Article: Soul

Contributed by Jasmine Kelly

Liberated souls

At the peak of the universe, the crescent-shaped siddha-śilā is where liberated souls – siddhas – exist in neverending bliss.

Siddha-śilā
Image by Anishshah19 © CC-BY-3.0

Souls emancipated from the cycle of birth are siddhas. They have reached perfection and are thus free of the flesh into which their karmas have bound them.

When they reach full spiritual development, souls are free of all karmas. This means that when the human being's lifespan ends, fulfilling its āyus-karma, and the body dies, the soul leaves the body permanently. It regains its original purity, realises its true nature. Therefore, instead of being born into another body again, the perfected soul rises to the siddha-śilā.

The siddha-śilā is also known as the siddha-loka or īśat-prāgbhārā-bhūmi. It is a space at the top of the universe, in which all the siddhas dwell for ever. They remain separate beings here, each experiencing absolute bliss.

Other terms for siddha – perfect, liberated soul – are:

Indian religions and the soul

Along with other religions that originated in India, such as Hinduism and Buddhism, Jains believe that souls:

  • are trapped in the neverending cycle of rebirth – saṃsāra
  • are reborn in different bodies according to the karma they have collected
  • can only break out of the cycle of rebirth by being born a human being, achieving enlightenment and then, leaving the body behind, reaching liberation
  • with karma attached to them can never be enlightened – the bondage of karma.

The Jain concepts of the soul and karma differ from those of the other Indian faiths, however. In Jainism souls are individual with the same innate qualities. They accrue karmas that are bound to them throughout the cycle of birth until they mature and fall away. Souls remain individual once they are perfected.

Followers of the Buddha do not believe in a soul in the same way as Jains and Hindus. The Buddha preached anatta – the doctrine of no soul – and that the cycle of birth involves a transfer of consciousness from one body to another, influenced by karma. Nirvāṇa is the term usually used for liberation or salvation – in which followers of the Buddha realise that there is neither self nor consciousness. It describes the extinguishing of the 'fires' of attachment, aversion and ignorance that cause suffering. Enlightened souls thus gain release from the cycle of births when they die – mokṣa – instead of another rebirth.

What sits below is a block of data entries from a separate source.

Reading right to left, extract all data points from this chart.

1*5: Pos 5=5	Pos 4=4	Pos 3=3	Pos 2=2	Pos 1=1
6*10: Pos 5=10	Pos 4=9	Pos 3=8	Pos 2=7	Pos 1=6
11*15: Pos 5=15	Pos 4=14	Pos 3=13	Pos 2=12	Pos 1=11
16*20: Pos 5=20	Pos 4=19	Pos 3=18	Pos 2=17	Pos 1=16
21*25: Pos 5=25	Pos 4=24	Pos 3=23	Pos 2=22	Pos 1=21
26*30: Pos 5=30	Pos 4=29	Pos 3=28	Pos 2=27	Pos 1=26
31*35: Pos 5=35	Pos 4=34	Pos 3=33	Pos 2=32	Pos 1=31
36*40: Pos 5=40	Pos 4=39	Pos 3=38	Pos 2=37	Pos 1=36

There is a variety of belief among Hindu traditions, although most Hindus believe in the soul or self – ātman – and liberation. Broadly, for Hindus ignorance of the true self or soul creates desire for and enjoyment of the world, which traps the soul in the cycle of birth. Karma comes from thoughts, words and deeds, and influences future lives. Between two births, the soul goes either to hell, to be punished for bad actions, or to heaven, where it enjoys rewards for good actions. Hindu mokṣa is the perfecting of the soul and release from the cycle of rebirths, although various schools differ on whether realisation of the soul can be achieved during or after life.